C’est essentiellement en fin de leur courte vie – 42 jours en moyenne – que les poulets sentent mauvais. Mais avec la multiplication des exploitations, qui toutes travaillent selon des calendriers différents, il n’y a plus de répit. Certes, il existe des règles mais elles ne sont pas ancrées par décret. Et dans la pratique, leur application conduit à sous-estimer les nuisances, se plaint un groupe d’habitants qui, excédé, réclame une intervention des pouvoirs publics. A défaut, ils iront en justice comme viennent de le faire avec succès leurs voisins néerlandais.

Déjà un précédent

Estimant que le manque de protection des habitants contre les émanations d’élevages industriels vicinaux heurte l’article 8 de la Déclaration européenne des droits de l’homme, un tribunal civil de La Haye a en effet condamné, fin de l’année dernière, le gouvernement local. Et comme à Braken, les installations sont plus proches des exploitations qu’aux Pays-Bas, les plaignants ne doutent pas du succès de leur initiative.

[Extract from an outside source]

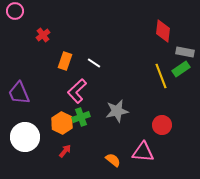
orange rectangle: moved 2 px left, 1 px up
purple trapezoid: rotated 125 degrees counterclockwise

Et cela d’autant moins qu’en 2019 déjà, “l’Institut flamand pour la recherche technologique (VITO) a relevé un dépassement des normes sur la quasi-totalité du territoire des communes de Wuustwezel et de Hoogstraten”, commente Dries Verhaeghe de l’association environnementale Dryade à laquelle les habitants se sont adressés. Basée à Bruxelles, Dryade a actuellement six dossiers en cours, parmi lesquels une constitution de partie civile contre 3M et une plainte contre 39 wateringues pour drainage illégal.

12 centimes par poulet

Vu les 45 millions de poulets élevés sur le territoire flamand, ce nouveau dossier pourrait se révéler brûlant. Politiquement – nous sommes en fin de législature – mais aussi économiquement. Les éleveurs de poulets sont essentiellement concentrés en Flandre-Occidentale ainsi que dans la Chicken Valley en Campine. Tous se trouvent confrontés au même problème: grandir ou mourir. Avant le covid, élever un poulet rapportait, tous frais déduits, 12 centimes. Depuis, nombre de coûts ont explosé de sorte que seule une augmentation de volume permet d’encore couvrir les frais.

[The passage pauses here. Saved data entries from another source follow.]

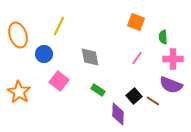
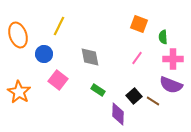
orange square: moved 3 px right, 2 px down
pink square: moved 1 px left, 1 px up
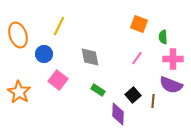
black square: moved 1 px left, 1 px up
brown line: rotated 64 degrees clockwise
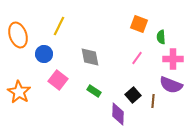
green semicircle: moved 2 px left
green rectangle: moved 4 px left, 1 px down
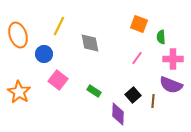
gray diamond: moved 14 px up
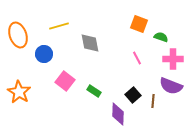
yellow line: rotated 48 degrees clockwise
green semicircle: rotated 112 degrees clockwise
pink line: rotated 64 degrees counterclockwise
pink square: moved 7 px right, 1 px down
purple semicircle: moved 1 px down
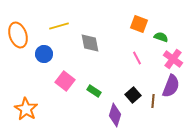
pink cross: rotated 36 degrees clockwise
purple semicircle: rotated 90 degrees counterclockwise
orange star: moved 7 px right, 17 px down
purple diamond: moved 3 px left, 1 px down; rotated 15 degrees clockwise
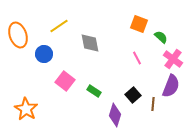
yellow line: rotated 18 degrees counterclockwise
green semicircle: rotated 24 degrees clockwise
brown line: moved 3 px down
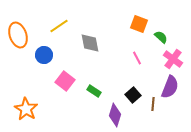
blue circle: moved 1 px down
purple semicircle: moved 1 px left, 1 px down
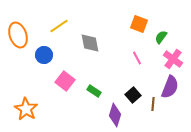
green semicircle: rotated 96 degrees counterclockwise
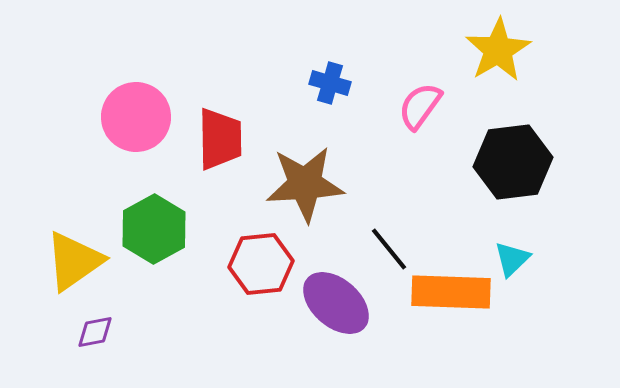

La tentation est d’autant plus grande que l’industrie s’est faite séductrice, offrant de la conception du projet à l’obtention du permis d’exploitation, “un soutien de A à Z”. Une aide financière aussi: plus d’un exploitant, hier encore indépendant, est désormais salarié d’une agro- industrie de plus en plus attirée par l’intégration verticale.